Skip to main content

ts-shape filters, transforms and engineers your timeseries dataframe

Project description

ts-shape | Timeseries Shaper

pypi version downloads CI docs License: MIT Python 3.10+

ts-shape is a composable, production-ready Python toolkit for loading, shaping, and analysing industrial timeseries data.
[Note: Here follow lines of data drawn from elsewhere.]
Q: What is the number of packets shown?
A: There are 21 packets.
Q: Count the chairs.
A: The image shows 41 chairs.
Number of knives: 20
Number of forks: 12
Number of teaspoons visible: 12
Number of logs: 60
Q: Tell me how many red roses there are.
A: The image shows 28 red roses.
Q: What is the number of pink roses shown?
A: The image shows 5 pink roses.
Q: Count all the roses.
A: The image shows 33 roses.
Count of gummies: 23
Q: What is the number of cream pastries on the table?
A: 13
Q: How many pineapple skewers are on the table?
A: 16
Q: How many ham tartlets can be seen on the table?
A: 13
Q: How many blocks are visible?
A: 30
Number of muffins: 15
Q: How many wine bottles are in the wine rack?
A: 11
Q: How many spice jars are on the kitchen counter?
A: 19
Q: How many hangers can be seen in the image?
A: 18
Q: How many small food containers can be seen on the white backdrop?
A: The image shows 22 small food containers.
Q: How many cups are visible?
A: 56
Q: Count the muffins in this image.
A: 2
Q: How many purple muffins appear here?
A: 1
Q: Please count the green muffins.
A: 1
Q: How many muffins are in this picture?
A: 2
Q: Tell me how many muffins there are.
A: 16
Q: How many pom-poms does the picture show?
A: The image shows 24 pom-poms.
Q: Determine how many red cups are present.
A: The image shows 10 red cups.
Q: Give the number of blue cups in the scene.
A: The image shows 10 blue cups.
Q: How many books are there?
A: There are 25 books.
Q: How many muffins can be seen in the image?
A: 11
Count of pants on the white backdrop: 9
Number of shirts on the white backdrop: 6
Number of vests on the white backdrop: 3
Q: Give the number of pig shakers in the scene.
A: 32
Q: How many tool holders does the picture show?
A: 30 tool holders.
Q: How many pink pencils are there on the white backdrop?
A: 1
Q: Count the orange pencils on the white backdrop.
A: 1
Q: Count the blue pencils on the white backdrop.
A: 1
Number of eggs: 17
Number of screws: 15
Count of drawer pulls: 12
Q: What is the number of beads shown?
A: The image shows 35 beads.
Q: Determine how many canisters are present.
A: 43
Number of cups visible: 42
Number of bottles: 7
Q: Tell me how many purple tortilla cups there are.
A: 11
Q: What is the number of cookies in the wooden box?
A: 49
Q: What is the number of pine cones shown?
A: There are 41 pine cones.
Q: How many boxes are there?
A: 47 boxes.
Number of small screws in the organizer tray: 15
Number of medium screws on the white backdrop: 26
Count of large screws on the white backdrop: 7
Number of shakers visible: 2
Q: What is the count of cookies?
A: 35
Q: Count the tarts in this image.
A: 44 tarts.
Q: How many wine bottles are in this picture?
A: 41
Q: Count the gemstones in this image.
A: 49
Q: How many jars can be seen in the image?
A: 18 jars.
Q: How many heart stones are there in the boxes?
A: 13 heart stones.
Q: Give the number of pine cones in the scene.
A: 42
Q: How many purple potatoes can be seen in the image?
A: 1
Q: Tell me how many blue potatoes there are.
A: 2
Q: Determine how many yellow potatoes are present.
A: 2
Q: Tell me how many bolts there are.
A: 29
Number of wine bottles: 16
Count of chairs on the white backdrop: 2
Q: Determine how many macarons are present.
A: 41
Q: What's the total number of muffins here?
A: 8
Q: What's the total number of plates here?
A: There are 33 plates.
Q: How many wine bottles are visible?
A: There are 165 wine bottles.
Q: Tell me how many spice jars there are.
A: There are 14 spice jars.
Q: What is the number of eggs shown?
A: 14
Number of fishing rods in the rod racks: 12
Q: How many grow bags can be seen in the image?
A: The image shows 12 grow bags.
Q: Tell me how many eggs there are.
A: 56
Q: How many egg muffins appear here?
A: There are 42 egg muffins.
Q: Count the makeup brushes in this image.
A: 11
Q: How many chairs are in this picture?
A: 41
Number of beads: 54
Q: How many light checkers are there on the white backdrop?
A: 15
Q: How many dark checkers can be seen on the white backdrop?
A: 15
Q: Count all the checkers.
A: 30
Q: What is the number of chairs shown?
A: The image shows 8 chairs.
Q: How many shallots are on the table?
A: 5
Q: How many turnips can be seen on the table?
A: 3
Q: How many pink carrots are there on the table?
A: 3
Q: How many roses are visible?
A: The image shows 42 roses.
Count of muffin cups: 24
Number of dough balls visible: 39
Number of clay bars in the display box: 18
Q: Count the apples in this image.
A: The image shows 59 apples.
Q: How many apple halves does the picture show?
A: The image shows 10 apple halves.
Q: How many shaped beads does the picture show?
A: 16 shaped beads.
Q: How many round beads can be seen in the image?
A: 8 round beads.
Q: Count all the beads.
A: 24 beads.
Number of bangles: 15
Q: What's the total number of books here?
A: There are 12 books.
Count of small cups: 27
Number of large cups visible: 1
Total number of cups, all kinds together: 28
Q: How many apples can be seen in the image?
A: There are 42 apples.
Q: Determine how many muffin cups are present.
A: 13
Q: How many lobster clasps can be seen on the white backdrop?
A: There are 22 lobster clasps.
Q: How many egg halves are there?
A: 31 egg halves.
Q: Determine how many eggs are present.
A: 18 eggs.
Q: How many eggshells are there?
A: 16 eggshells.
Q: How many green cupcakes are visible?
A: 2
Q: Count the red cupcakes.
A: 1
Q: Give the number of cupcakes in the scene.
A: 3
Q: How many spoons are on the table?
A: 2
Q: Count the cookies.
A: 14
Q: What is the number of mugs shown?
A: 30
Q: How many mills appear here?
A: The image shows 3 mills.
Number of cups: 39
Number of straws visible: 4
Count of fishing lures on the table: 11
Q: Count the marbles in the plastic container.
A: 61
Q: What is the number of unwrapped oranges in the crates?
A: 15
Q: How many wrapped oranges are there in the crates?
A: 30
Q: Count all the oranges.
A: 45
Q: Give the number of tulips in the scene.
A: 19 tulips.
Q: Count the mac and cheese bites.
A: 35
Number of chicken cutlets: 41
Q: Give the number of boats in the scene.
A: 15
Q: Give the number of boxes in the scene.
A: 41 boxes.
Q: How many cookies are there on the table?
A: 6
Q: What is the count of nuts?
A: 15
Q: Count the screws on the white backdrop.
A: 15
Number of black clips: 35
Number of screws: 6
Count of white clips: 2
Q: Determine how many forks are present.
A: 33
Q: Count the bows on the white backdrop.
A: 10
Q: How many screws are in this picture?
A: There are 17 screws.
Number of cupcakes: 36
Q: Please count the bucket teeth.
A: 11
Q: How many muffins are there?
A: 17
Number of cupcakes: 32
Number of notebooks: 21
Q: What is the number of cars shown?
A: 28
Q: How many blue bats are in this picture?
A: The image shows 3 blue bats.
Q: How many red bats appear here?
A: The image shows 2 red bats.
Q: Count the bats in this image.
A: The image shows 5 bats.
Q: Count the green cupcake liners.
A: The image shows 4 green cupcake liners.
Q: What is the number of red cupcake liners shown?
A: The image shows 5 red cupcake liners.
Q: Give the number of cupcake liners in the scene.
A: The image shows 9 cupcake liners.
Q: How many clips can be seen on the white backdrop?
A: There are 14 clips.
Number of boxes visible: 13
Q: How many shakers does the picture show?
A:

Built for manufacturing and IoT, it follows a simple DataFrame-in, DataFrame-out philosophy across loaders, transforms, feature extractors, and event detectors.


Key Features

  • Unified DataFrame workflow -- Load timeseries + metadata, join on uuid, process.
  • Modular packs -- Quality, Production, Engineering, Maintenance, Supply Chain events.
  • Performance-aware -- Vectorised ops, chunked DB reads, concurrent I/O.
  • Zero ML dependencies -- Core uses only pandas, numpy, scipy.
  • Multi-source loaders -- Parquet, S3, Azure Blob, TimescaleDB, REST APIs.

Installation

pip install ts-shape

# Recommended: parquet engine
pip install pyarrow          # or: pip install fastparquet

Optional integrations:

Integration Install
Azure Blob Storage pip install azure-storage-blob
Azure AAD + management pip install azure-identity azure-mgmt-storage
S3 proxy access Included via s3fs
TimescaleDB / PostgreSQL pip install ts-shape[postgres] or any SQLAlchemy-compatible driver

Quick Start

import pandas as pd
from ts_shape.events.quality.outlier_detection import OutlierDetectionEvents
from ts_shape.events.quality.statistical_process_control import StatisticalProcessControlRuleBased

# Load your timeseries data
df = pd.read_parquet("my_data.parquet")

# Detect outliers
detector = OutlierDetectionEvents(df, value_column="value_double")
outliers = detector.detect_outliers_zscore(threshold=3.0)

# Run SPC analysis
spc = StatisticalProcessControlRuleBased(
    df, actual_uuid="sensor:temp", tolerance_uuid="limit:temp"
)
violations = spc.process()

Data Model

ts-shape works with a standardised timeseries DataFrame schema:

Column Type Description
systime datetime64[ns] Timestamp (sorted, tz-aware supported)
uuid str Signal identifier
value_double float64 Numeric values
value_integer int64 Integer values
value_bool bool Boolean values
value_string str String values
is_delta bool Change indicator

All classes inherit from a common Base class that automatically detects time columns, converts to datetime, and sorts by timestamp.


Architecture

ts_shape/
├── loader/              # Data Loading & Integration
│   ├── timeseries/      # Parquet, S3, Azure Blob, TimescaleDB, Energy API
│   ├── metadata/        # JSON, REST API, Database metadata
│   └── combine/         # DataIntegratorHybrid (merge timeseries + metadata)
│
├── transform/           # Data Transformation
│   ├── filter/          # Numeric, String, Boolean, DateTime, Custom filters
│   ├── calculator/      # Arithmetic operations (scale, offset, power, etc.)
│   ├── functions/       # Lambda/callable application
│   └── time_functions/  # Timestamp conversion, timezone operations
│
├── features/            # Feature Extraction
│   ├── stats/           # Numeric, String, Boolean, Timestamp statistics
│   ├── time_stats/      # Time-windowed aggregations
│   └── cycles/          # Cycle detection & processing (6 methods)
│
├── events/              # Event Detection (Domain Packs)
│   ├── quality/         # Outlier detection, SPC (8 rules), tolerance deviation
│   ├── production/      # OEE, machine state, throughput, shift, downtime, alarms, batches
│   ├── engineering/     # Setpoint changes, startup detection, control quality
│   ├── maintenance/     # Degradation, failure prediction, vibration analysis
│   └── supplychain/     # Inventory monitoring, lead time, demand patterns
│
├── context/             # Value mapping (categorical codes → labels)
└── utils/               # Base class and shared utilities

Packs Overview

Quality Events

Detect anomalies and process deviations in sensor data.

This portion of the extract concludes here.